Repeat the data that follows, keeping every character intact.

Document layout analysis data
□ □ □ □ □
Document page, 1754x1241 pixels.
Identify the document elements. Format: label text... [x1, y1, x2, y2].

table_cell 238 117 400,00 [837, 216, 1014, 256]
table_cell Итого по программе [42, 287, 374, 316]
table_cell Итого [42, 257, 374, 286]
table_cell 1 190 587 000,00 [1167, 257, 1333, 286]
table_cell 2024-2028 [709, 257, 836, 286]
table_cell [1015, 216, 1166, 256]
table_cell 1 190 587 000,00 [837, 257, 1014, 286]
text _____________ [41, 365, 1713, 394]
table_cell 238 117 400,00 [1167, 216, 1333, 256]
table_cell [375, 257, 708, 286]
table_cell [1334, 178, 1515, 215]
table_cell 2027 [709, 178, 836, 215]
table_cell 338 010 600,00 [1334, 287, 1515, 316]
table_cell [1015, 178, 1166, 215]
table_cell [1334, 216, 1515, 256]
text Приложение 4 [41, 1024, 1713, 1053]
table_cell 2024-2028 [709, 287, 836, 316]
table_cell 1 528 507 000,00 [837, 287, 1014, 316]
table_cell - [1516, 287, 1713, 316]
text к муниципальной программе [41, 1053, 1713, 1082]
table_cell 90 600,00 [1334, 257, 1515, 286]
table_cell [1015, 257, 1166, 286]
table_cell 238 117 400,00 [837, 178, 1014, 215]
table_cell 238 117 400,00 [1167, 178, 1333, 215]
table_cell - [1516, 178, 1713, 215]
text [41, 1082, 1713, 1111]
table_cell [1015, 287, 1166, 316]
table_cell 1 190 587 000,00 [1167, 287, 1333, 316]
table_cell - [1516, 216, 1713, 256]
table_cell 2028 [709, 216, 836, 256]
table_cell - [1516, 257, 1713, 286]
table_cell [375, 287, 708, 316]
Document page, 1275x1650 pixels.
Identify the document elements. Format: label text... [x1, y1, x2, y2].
□ □ □ □ □
• Written response:
Document page, 1754x1241 pixels.
Identify the document elements. Format: label text... [x1, y1, x2, y2].

table_cell 238 117 400,00 [837, 216, 1014, 256]
table_cell Итого по программе [42, 287, 374, 316]
table_cell Итого [42, 257, 374, 286]
table_cell 1 190 587 000,00 [1167, 257, 1333, 286]
table_cell 2024-2028 [709, 257, 836, 286]
table_cell [1015, 216, 1166, 256]
table_cell 1 190 587 000,00 [837, 257, 1014, 286]
text _____________ [41, 365, 1713, 394]
table_cell 238 117 400,00 [1167, 216, 1333, 256]
table_cell [375, 257, 708, 286]
table_cell [1334, 178, 1515, 215]
table_cell 2027 [709, 178, 836, 215]
table_cell 338 010 600,00 [1334, 287, 1515, 316]
table_cell [1015, 178, 1166, 215]
table_cell [1334, 216, 1515, 256]
text Приложение 4 [41, 1024, 1713, 1053]
table_cell 2024-2028 [709, 287, 836, 316]
table_cell 1 528 507 000,00 [837, 287, 1014, 316]
table_cell - [1516, 287, 1713, 316]
text к муниципальной программе [41, 1053, 1713, 1082]
table_cell 90 600,00 [1334, 257, 1515, 286]
table_cell [1015, 257, 1166, 286]
table_cell 238 117 400,00 [837, 178, 1014, 215]
table_cell 238 117 400,00 [1167, 178, 1333, 215]
table_cell - [1516, 178, 1713, 215]
text [41, 1082, 1713, 1111]
table_cell [1015, 287, 1166, 316]
table_cell 1 190 587 000,00 [1167, 287, 1333, 316]
table_cell - [1516, 216, 1713, 256]
table_cell 2028 [709, 216, 836, 256]
table_cell - [1516, 257, 1713, 286]
table_cell [375, 287, 708, 316]
Document page, 1275x1650 pixels.
Identify the document elements. Format: label text... [x1, y1, x2, y2].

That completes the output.